> Document segment
BEGIN

BRIEF DESCRIPTION OF THE DRAWINGS

[0007] The novel features believed characteristic of the invention are set forth in the appended claims. The invention itself, however, as well as the preferred mode of use, and further objects and advantages thereof, will best be understood by reference to the following detailed description of an illustrative embodiment when read in conjunction with the accompanying drawing(s), wherein:

[0008] FIG. 1 is a diagrammatic representation of a network consistent with certain aspects of the present invention.

[0009] FIG. 2 is a flow chart of a method for issuing authorization tokens consistent with certain embodiments of the present invention.

[0010] FIG. 3 is a flow chart of a method for distribution of keying material consistent with certain embodiments of the present invention.

[001 I] FIG. 4 is a diagrammatic representation a method for distribution of keying material consistent with certain embodiments of the present invention.

END

> Exercise instructions
a: In the description of the drawings, what does FIG. 2 show?
b: Resume the description of the drawings after its last sentence.

> Raw data
BEGIN

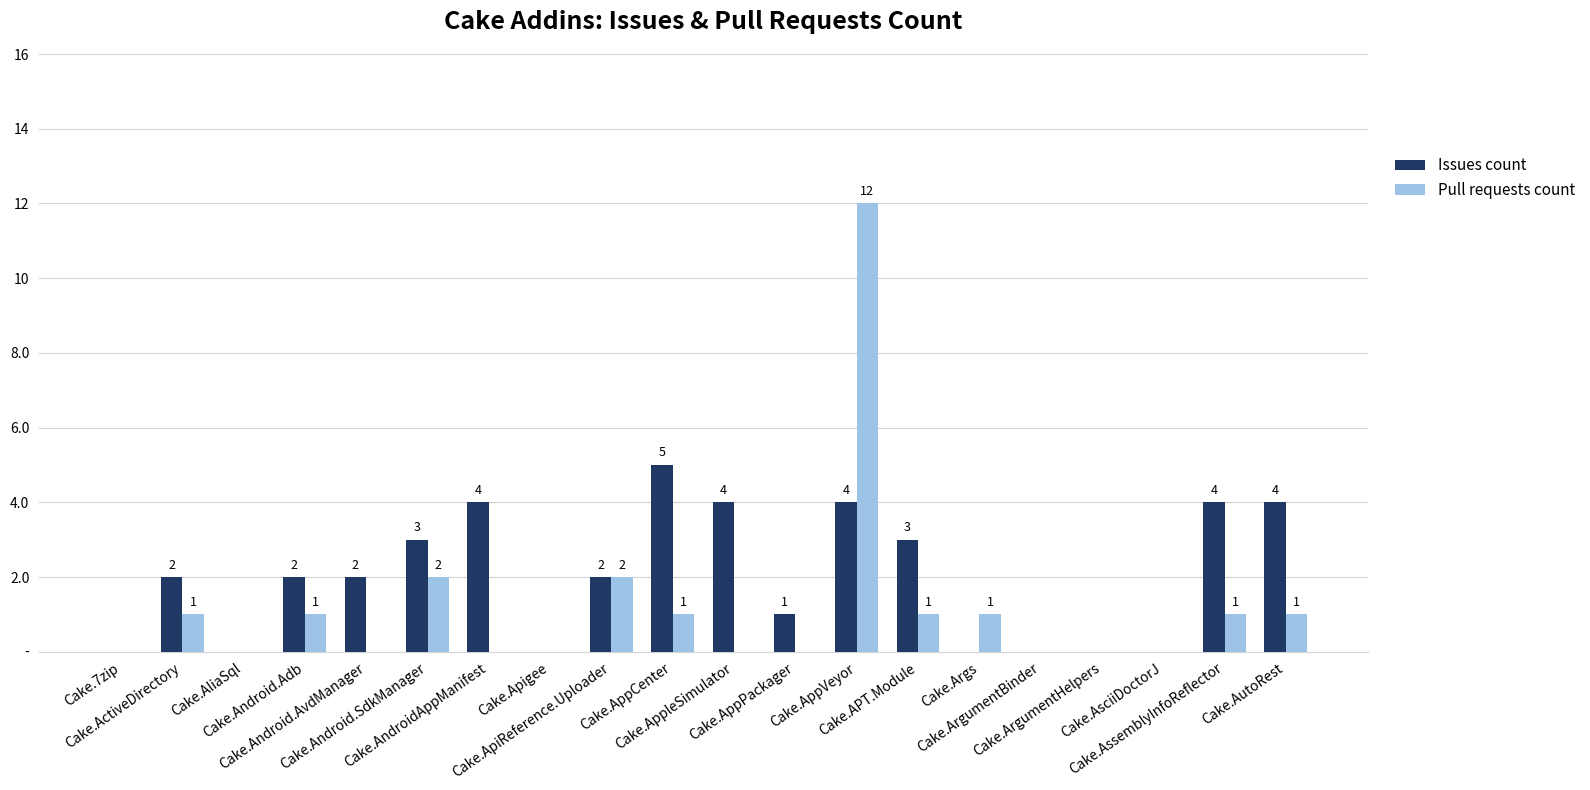

What is the average value of the Issues count series?

2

END

> Answer list
a: A flow chart of a method for issuing authorization tokens.

b:
DETAILED DESCRIPTION

[0012] While this invention is susceptible of embodiment in many different forms, there is shown in the drawings and will herein be described in detail one or more specific embodiments, with the understanding that the present disclosure is to be considered as exemplary of the principles of the invention and not intended to limit the invention to the specific embodiments shown and described. In the description below, like reference numerals are used to describe the same, similar or corresponding parts in the several views of the drawings.

[0013] FIG. 1 is a diagrammatic representation of a network consistent with certain aspects of the present invention. Referring to FIG. 1, the network 100 includes a token issuing server 102, a mobile entity 104, and one or more network service functions 106, 106'.

[0014] The token issuing server 102 may be an Authentication, Authorization, and

Accounting (AAA) Server, a Key Distribution Center (which can include an authenticator), a Network Access server, a Home Location Register, an

Authentication Center, an Extensible Authentication Protocol (EAP) authenticator, a

Home Subscriber Server, or similar device.

[0015] The mobile entity 104 is also called a mobile node, a user or a client.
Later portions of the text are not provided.